Lease or loan? Breaking down how to finance your new car
Story by John LeBlanc
You’ve done your test drives. You’ve trudged through the colour charts and looked at all the options. Now comes the question: “How do I finance my next new vehicle?”
For those not fortunate enough to have the cash on hand to buy a new vehicle outright, the “lease versus loan” question is a tough one; especially because of the variety of finance terms being offered in a very competitive new vehicle market.
After the 2008 financial crisis and subsequent drop in new car sales, many automakers simply got out of the leasing business. But as a way to entice buyers in a growing and competitive new vehicle market, leasing has clawed its way back as a financing option.
That said, in general, lease rates aren’t as low as they were seven or eight years ago. And for some models and makes, residual values aren’t as high as well, resulting in larger amounts to finance. All of these changes only mean that doing your homework on the “lease versus loan” question is more important than it ever was.
You may already know that leases and loans are just two different ways of financing. One pays for the use of a vehicle; the other funds the purchase. And each has its own pros and cons.
Say you’re looking at financing a $25,000 new vehicle. When you get a loan, you have to borrow for the entire $25,000 – plus interest charges, plus sales taxes, plus administration fees – all up front. When you lease, you pay the difference in what the vehicle is worth today new and what it will be worth used at the end of the term (which is usually 36 to 48 months). If that $25,000 vehicle has an estimated resale value of $11,000 after 48 months, your lease payments only cover the $14,000 in depreciation – plus interest charges, plus sales taxes, plus administration fees.
Most automaker websites allow you to compare buying versus leasing costs with a “build” feature from the comfort of your home or work cubicle. To see how the “lease versus loan” scenario works, let’s take for example Canada’s perennial best-selling new car: the Honda Civic compact sedan.
Between the $17,323 base model DX and the top-of-the-line $28,423, I chose the mid-range $20,750 2015 Civic EX sedan; Honda’s familiar 143-horsepower, 1.8-litre four-cylinder, mated to a five-speed manual transmission, powers the Civic EX. It also comes with a bunch of standard kit — rearview backup camera, blind spot display, power moonroof and a leather-wrapped steering wheel — that makes daily driving a bit easier.

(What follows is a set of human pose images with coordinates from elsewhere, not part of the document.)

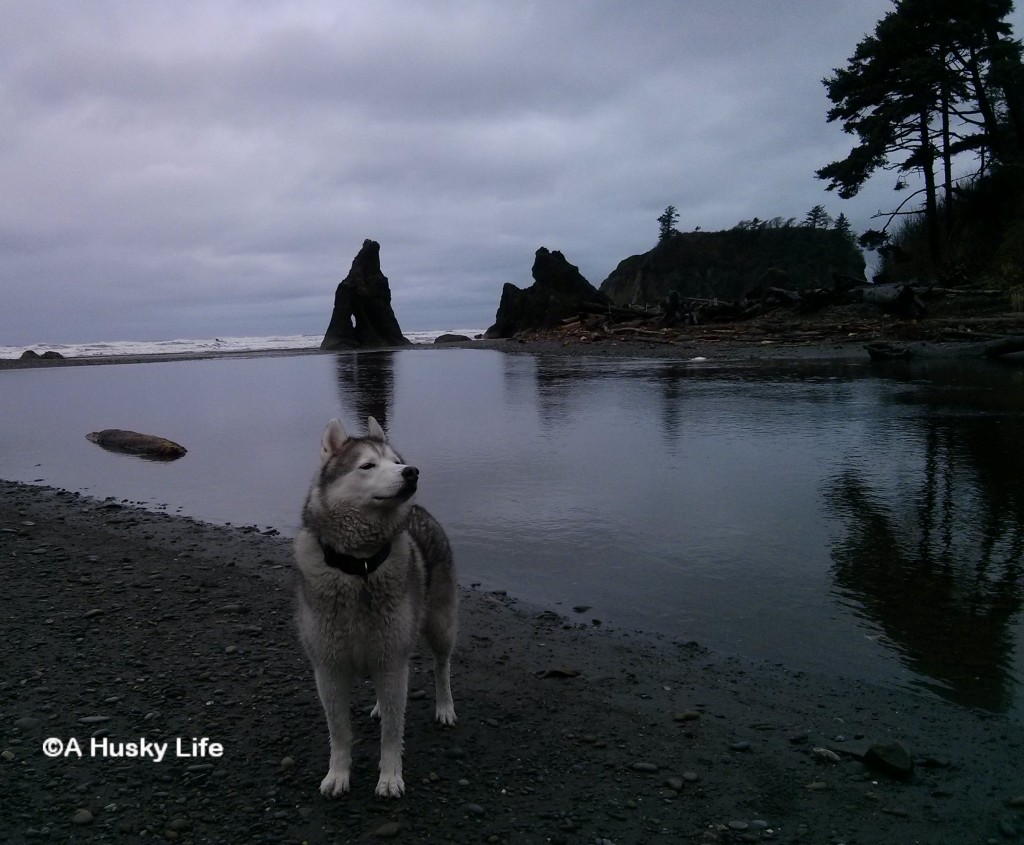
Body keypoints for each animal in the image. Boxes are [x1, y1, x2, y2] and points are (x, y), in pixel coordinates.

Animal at [294, 417, 458, 798]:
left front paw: (390, 776)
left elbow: (393, 733)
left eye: (396, 461)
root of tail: (420, 510)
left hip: (439, 624)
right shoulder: (329, 669)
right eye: (367, 466)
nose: (411, 472)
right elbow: (339, 732)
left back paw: (445, 706)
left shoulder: (393, 660)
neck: (361, 569)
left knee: (442, 666)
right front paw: (338, 774)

To increase my Civic EX’s resale value, I also added a $1,300 continuously variable automatic transmission as the only option. Add in a $1,665 freight and pre-delivery inspection fee, and the associated federal and provincial taxes based on my Ottawa address, and the total purchase price (notwithstanding any factory or dealer rebates or your ability to negotiate) of my virtual 2015 Civic EX sedan came to $25,325.
Now, when I click on the website’s “Build & Price” button, I’m presented with clear comparisons of my “lease versus loan” costs. If I only looked at the monthly costs, the $328.55 lease looks like a good deal compared to the $554.86 loan figure — who doesn’t want to save over $200 on their monthly budget? But when you factor in the long-term costs, the differences — or lack thereof — become more evident.

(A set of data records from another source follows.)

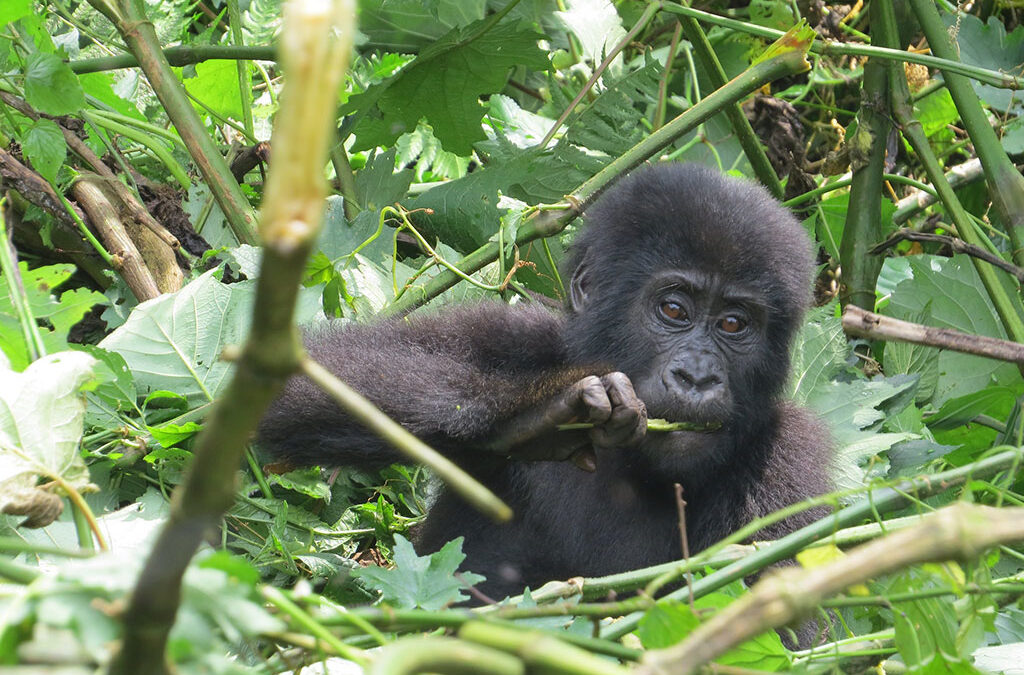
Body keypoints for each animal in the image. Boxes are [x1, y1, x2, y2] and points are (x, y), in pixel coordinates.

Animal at [258, 162, 832, 602]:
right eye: (673, 309)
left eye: (734, 324)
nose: (697, 376)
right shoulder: (510, 331)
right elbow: (298, 384)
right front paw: (542, 412)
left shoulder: (789, 459)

Based on putting $0 down over a 48-month term, the 2015 Civic EX lease rate is 6.83 per cent, while the loan rate is 4.0 per cent. Plus, I need to pay an upfront $371 if I lease, but nothing if I get a loan.
If I lease the Honda, I will have paid $16,141.40 after four years (if I stick to the 24,000 kilometres per year limit, or else Honda will charge me an additional $0.08/km).
If I get a loan, I will have paid $26,623.28. But – and it’s a big “but” — I will own a vehicle (that according to Honda) is worth $10,375. Factor that in, and my outlay for the loan is $16,258.28 — or the cost of a large coffee per month more than the lease.
You can spend the better part of a morning at work noodling around on any automaker’s website, playing with “lease versus loan” scenarios. But in the end, each calculation will roughly end up with similar pay-me-later leases or pay-me-now loans.
Which is why, faced with the decision to lease or loan, new vehicle buyers have to not only look beyond these financial comparisons (rates, terms, residual values, required deposits, administration fees, rebates), but also review their driving lifestyle priorities:
• Are long-term cost savings more important than lower monthly payments?
• Is having a new vehicle every two or three years with no major repairs more important than potential long-term repair costs?
• Do you like to own your vehicle, as opposed to having lower up-front costs and no down payment?
• Is the thought of having your vehicle paid off enticing, even if that means higher monthly payments for the initial few years of ownership?
In the end, leasing usually does not build equity, while buying a vehicle — and paying it off — does.
Even simpler: Leasing equals lower payments, no equity; borrowing equals higher payments, with some equity.
In either case – lease versus loan – choosing a vehicle that will retain its value after three or four years is essential, and will pay off in the long run.